Elk image affects control measures

Much has been written about the elk population explosion in various parts of the province.

Ahead of the Heard

Much has been written about the elk population explosion in various parts of the province. Essentially it boils down to not enough hunters and not enough predators to control the elk numbers. Add into that meddlesome government wildlife managers with their penchant to either control or procrastinate on the issue and you have a sure-fire recipe for the problem getting worse. However, what may be worse in seeing the problem resolved is that elk are pretty and majestic looking animals. That makes any widespread and intensive elk cull a public relations nightmare for government officials and politicians.

The elk problem has reached its peak on and near the Suffield Military Range in southeast Alberta. It is estimated that up to 8,000 elk are roaming around that area alone. They are descended from about 200 head that were transplanted onto the range after the feral horse herd was removed. One ponders what professional government wildlife managers were thinking – replacing one problem species with another – apparently they were unaware that the elk would reproduce and quickly expand without significant predation. Now the issue has been taken over by a public perception problem.

The reality is that we live in the most highly-urbanized province in Canada and most city folks cannot (will not?) understand that these majestic animals can be a problem to the ranching community. They don’t see the damage that is done to pastures, fencing and hay supplies; the most any of them see are images of pretty elk peacefully grazing in some field. One only has to see hordes of tourists stopping to take pictures of elk grazing along roads in parks to understand how urban people see the issue.
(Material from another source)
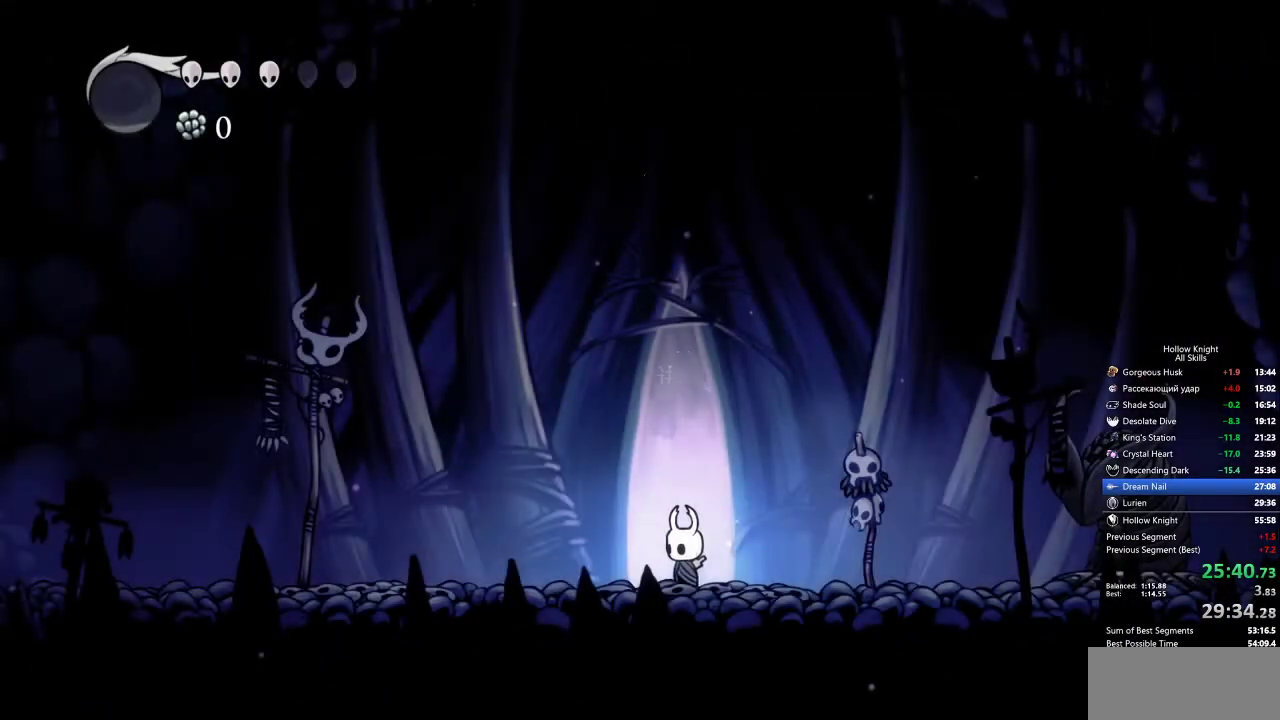
{"keys": ["cdash"], "events": [[167, "cdash", "down"]]}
Government politicians and their party spin doctors would know that any wholesale public cull of elk would backfire on the government in power. With a general election due within the next couple of years – you can guarantee there will be no elk cull program. No matter how tightly controlled, any large scale elk cull would see images of terrified elk and their calves being herded into enclosures to be trucked away to their demise. A couple of accidental deaths or injuries, and screams of outrage and gruesome images would be on the front page of every urban daily in the country. No government politician wants to have to deal with that public and media backlash. Better to see a few local ranchers inconvenienced rather than alienating thousands of sensitive city voters.

As expected the Government Minister responsible has stated that no wholesale elk cull will be approved. Instead the problem specifically at the Suffield range will be dealt with by increasing the number of hunting licenses to 300 head. Increasing the hunting opportunities has actually been happening over the past three years, but with over a thousand elk born every year that increased hunting is having a minimal impact. Part of the problem is that the elk licenses being issued are mostly for antlerless elk, those being the cows. In theory that should reduce the breeding herd, in reality most hunters prefer to hunt for bull elk being they would like to hang trophy antlers on their den walls. That reduces the enthusiasm of some hunters. Even hunters that want to hunt cow elk it’s not an easy exercise, as they are confronted with restricted movement on an active military base.
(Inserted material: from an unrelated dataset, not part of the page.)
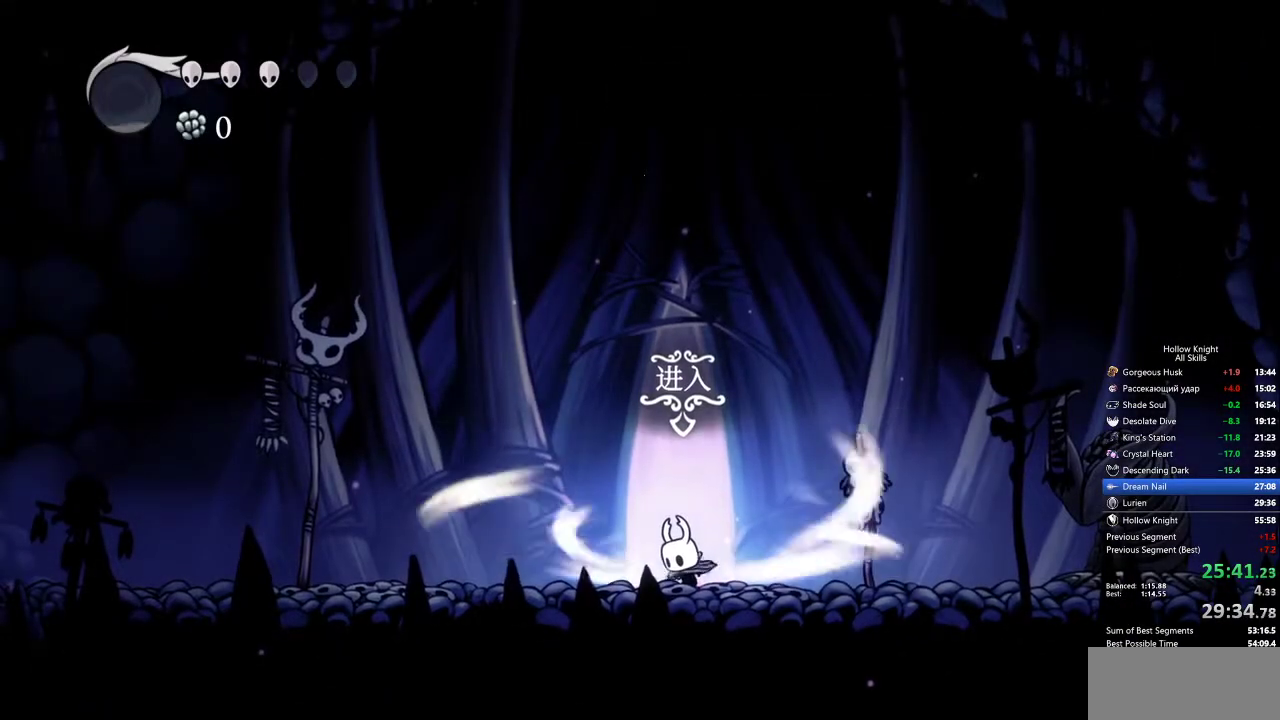
{"keys": ["cdash"], "events": []}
One wonders if there can be a resolution to the elk plague at Suffield. You can expect the government to eventually throw compensation money at the affected ranchers to shut them up – as a first step. Government Ministers will of course announce that a further study is needed to find out what is causing the problem – that will put off any real action for a couple of years. Perhaps the government should allow an unlimited bull elk hunt to put more pressure on the Suffield herd. It may be risky, but is there a way to re-introduce wolf packs onto the base, perhaps using predator-proof electric fencing to keep them away from neighbouring ranches. Is there a possible sterilization protocol that can be carried at a distance through feed, salt or aircraft? Without a robust wholesale cull or hunt, any alternative measures should be considered.

In the end the elk issue will continue to be ruled by the government’s fear of public perception. One only has to remember the government’s politically expedient decision on their ban of elk hunt farms in Alberta to understand where their perceptions are coming from.